• **What this task involves**
From the first line to the last, please reproduce the material exactly, skipping the pictures.

- Opening Delimiter -

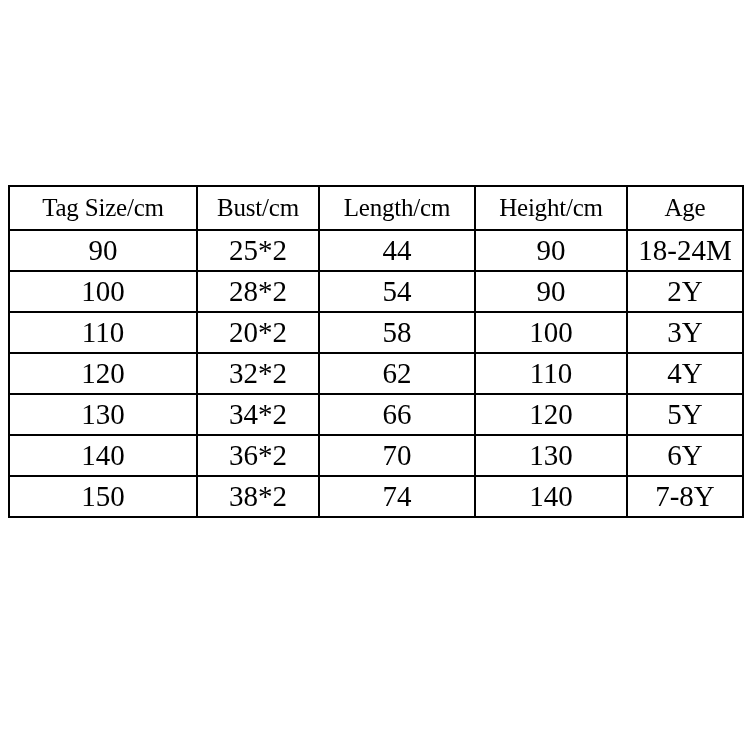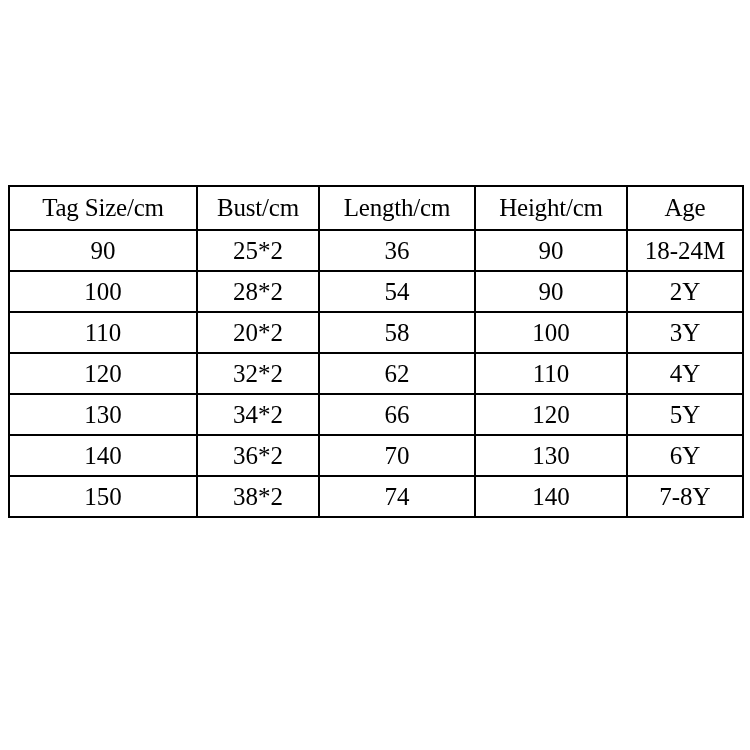--- a/index.html
+++ b/index.html
@@ -50,7 +50,7 @@
   }
   table.size-table tbody td {
     height: 39px;
-    font-size: 25px;
+    font-size: 29px;
     line-height: 39px;
     border-radius: 11px;
   }

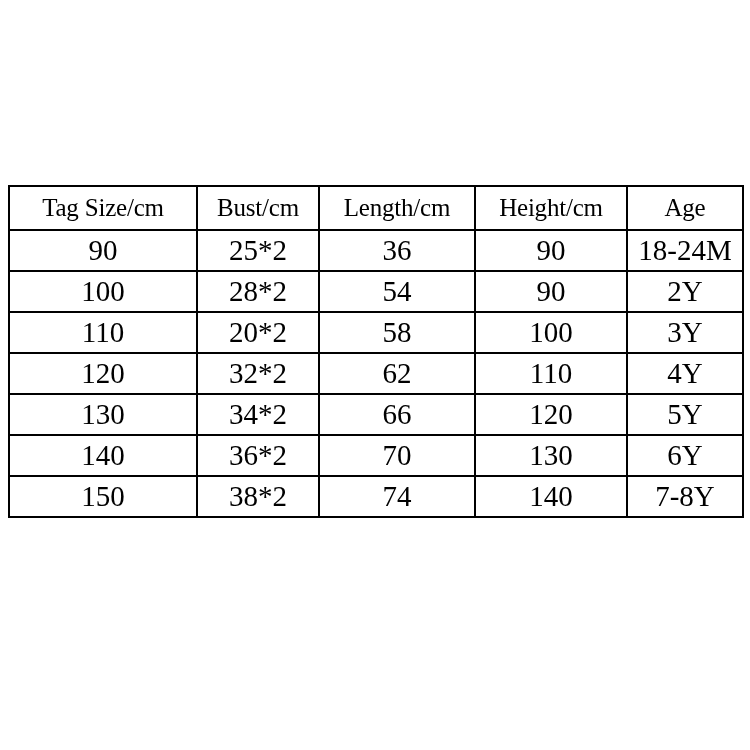--- a/index.html
+++ b/index.html
@@ -87,7 +87,7 @@
         <tr>
           <td>90</td>
           <td>25*2</td>
-          <td>36</td>
+          <td>44</td>
           <td>90</td>
           <td>18-24M</td>
         </tr>

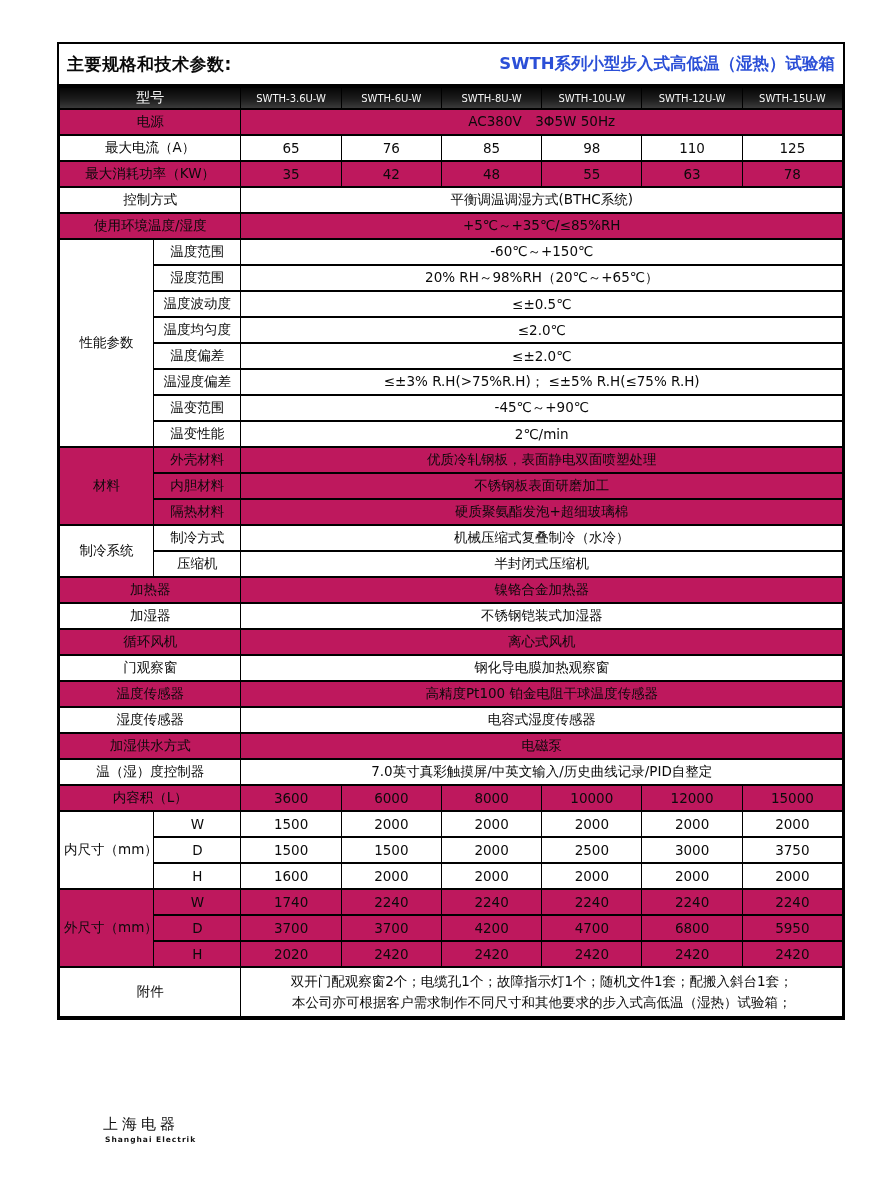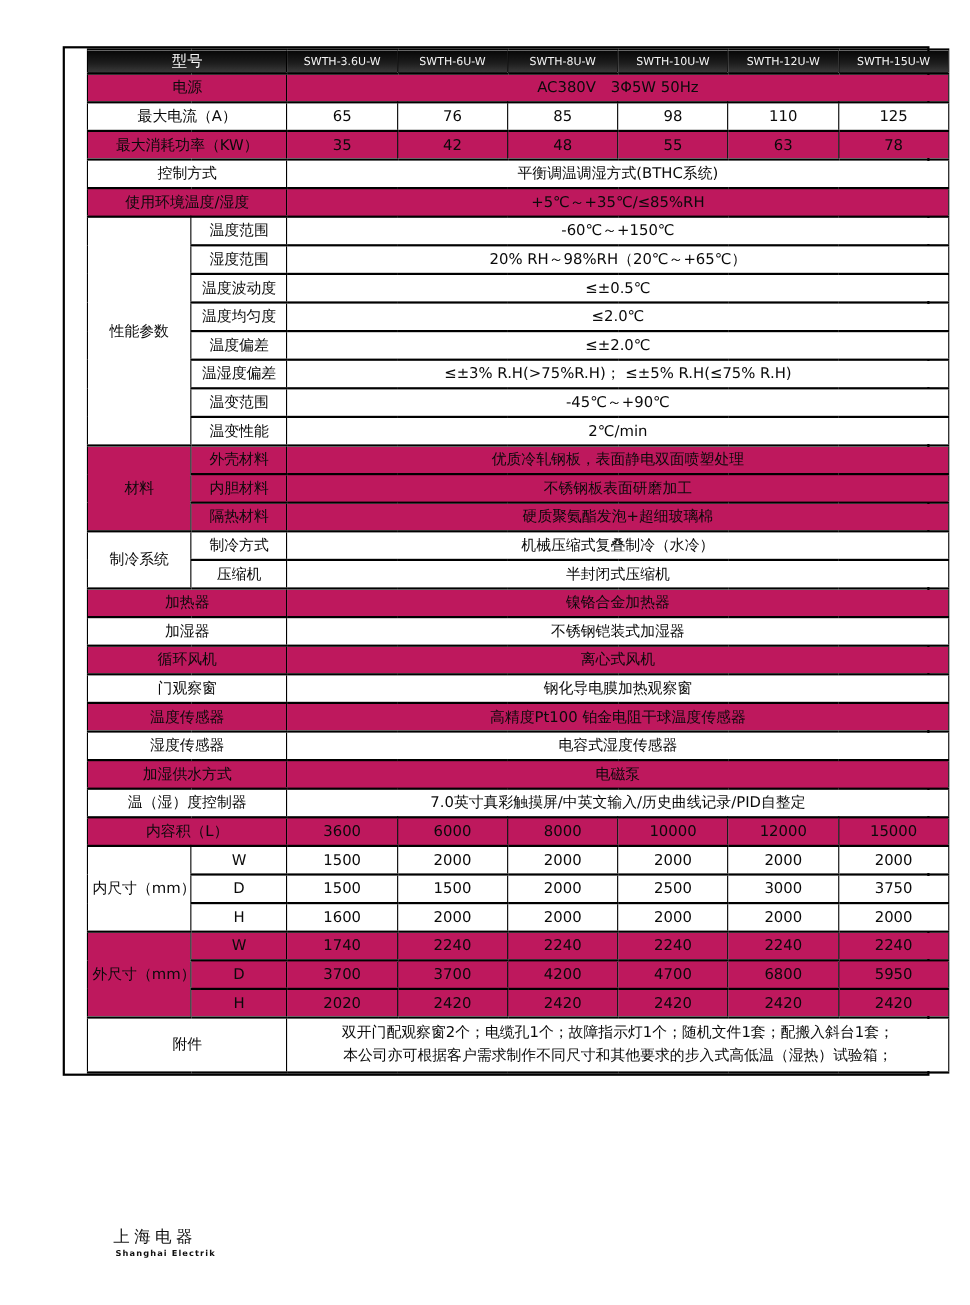--- a/index.html
+++ b/index.html
@@ -49,6 +49,10 @@
 <body>
 
 <div class="sheet">
+  <div class="title-bar">
+    <span class="title-left">主要规格和技术参数:</span>
+    <span class="title-right">SWTH系列小型步入式高低温（湿热）试验箱</span>
+  </div>
   <table class="spec">
     <colgroup>
       <col style="width:94px">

- Closing Delimiter -

• **Your solution**
--- a/index.html
+++ b/index.html
@@ -50,7 +50,7 @@
   }
   table.size-table tbody td {
     height: 39px;
-    font-size: 25px;
+    font-size: 29px;
     line-height: 39px;
     border-radius: 11px;
   }

--- a/index.html
+++ b/index.html
@@ -87,7 +87,7 @@
         <tr>
           <td>90</td>
           <td>25*2</td>
-          <td>36</td>
+          <td>44</td>
           <td>90</td>
           <td>18-24M</td>
         </tr>

--- a/index.html
+++ b/index.html
@@ -49,6 +49,10 @@
 <body>
 
 <div class="sheet">
+  <div class="title-bar">
+    <span class="title-left">主要规格和技术参数:</span>
+    <span class="title-right">SWTH系列小型步入式高低温（湿热）试验箱</span>
+  </div>
   <table class="spec">
     <colgroup>
       <col style="width:94px">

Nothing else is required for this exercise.